I want to start making goat milk soap with powdered goat milk. I have never made soap with water, only goat milk. Do I follow the directions on the powdered milk can to make the necessary amount of liquid? It seems that I read somewhere that if you want a lighter bar, use water and then add the milk powder at trace. I'd rather try the latter method but it would need to be mixed with something first I would think. Does anyone have experience with milk powder?


----------



## Jlynnp (Sep 9, 2014)

I have used it but have better success using frozen milk. I put the container I mix the lye into a ice water bath then add my frozen milk and lye. I rarely have it discolor.


----------



## JudyM (Jan 9, 2015)

I went ahead and made the milk first. I dont have goats so this will be the easiest method for me. Good idea about putting the receptacle in an ice bath! 
I used larger chunks of milk this time so it wasn't as dark. Trial and error!


----------



## Jean in Virginia (Oct 5, 2008)

After my lye water cools down-and that is the correct amount of water, not adjusted-I add my powdered goat milk, and whiz with the stick blender. I pour it through a strainer as it goes into the oils because there are chunks occasionally. I am using 1 scoop to 19 oz of water because using more milk caused overheating. 
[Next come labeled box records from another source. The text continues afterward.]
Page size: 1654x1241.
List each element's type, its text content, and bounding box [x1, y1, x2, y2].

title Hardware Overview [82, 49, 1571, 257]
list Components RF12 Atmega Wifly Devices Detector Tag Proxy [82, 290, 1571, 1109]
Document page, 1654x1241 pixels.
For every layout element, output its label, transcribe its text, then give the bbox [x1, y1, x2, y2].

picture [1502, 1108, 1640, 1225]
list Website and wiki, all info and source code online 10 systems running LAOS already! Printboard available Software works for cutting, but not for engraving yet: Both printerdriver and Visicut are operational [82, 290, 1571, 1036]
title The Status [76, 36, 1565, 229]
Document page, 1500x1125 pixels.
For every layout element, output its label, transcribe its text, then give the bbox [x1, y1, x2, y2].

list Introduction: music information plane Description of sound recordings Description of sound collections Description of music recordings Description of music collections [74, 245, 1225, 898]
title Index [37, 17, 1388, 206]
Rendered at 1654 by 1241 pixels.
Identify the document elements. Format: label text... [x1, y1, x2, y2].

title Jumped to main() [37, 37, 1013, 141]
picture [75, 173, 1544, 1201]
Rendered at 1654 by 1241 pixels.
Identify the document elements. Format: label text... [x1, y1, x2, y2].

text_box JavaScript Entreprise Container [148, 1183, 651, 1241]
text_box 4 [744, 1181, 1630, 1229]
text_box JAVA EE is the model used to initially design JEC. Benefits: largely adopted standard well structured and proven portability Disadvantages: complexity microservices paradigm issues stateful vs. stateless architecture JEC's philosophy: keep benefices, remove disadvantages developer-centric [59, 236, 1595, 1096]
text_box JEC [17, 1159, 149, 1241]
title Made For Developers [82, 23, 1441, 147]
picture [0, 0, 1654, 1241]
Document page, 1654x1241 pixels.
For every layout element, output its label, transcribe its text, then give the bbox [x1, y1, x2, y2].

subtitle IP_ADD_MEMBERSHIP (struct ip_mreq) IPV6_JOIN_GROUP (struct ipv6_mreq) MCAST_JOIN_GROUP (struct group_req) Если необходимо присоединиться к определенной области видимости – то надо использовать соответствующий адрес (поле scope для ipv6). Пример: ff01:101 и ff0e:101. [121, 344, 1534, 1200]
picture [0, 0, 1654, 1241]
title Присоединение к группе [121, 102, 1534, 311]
I milked for 10 years, and never again, and my neighbors are too undependable to rely on for fresh milk.

Customers haven't said anything about it, but it says goat milk on the label, and that's about all they care about. I've used the powdered milk from Wally, but now I order the 5 lb bag from Bulk Apothecary so I won't ever have to worry about running out.


----------



## JudyM (Jan 9, 2015)

Jean in Virginia said:


> After my lye water cools down-and that is the correct amount of water, not adjusted-I add my powdered goat milk, and whiz with the stick blender. I pour it through a strainer as it goes into the oils because there are chunks occasionally. I am using 1 scoop to 19 oz of water because using more milk caused overheating.


Thanks! That's what I thought I read somewhere but was too afraid I'd spoil my soap without reassurance!


----------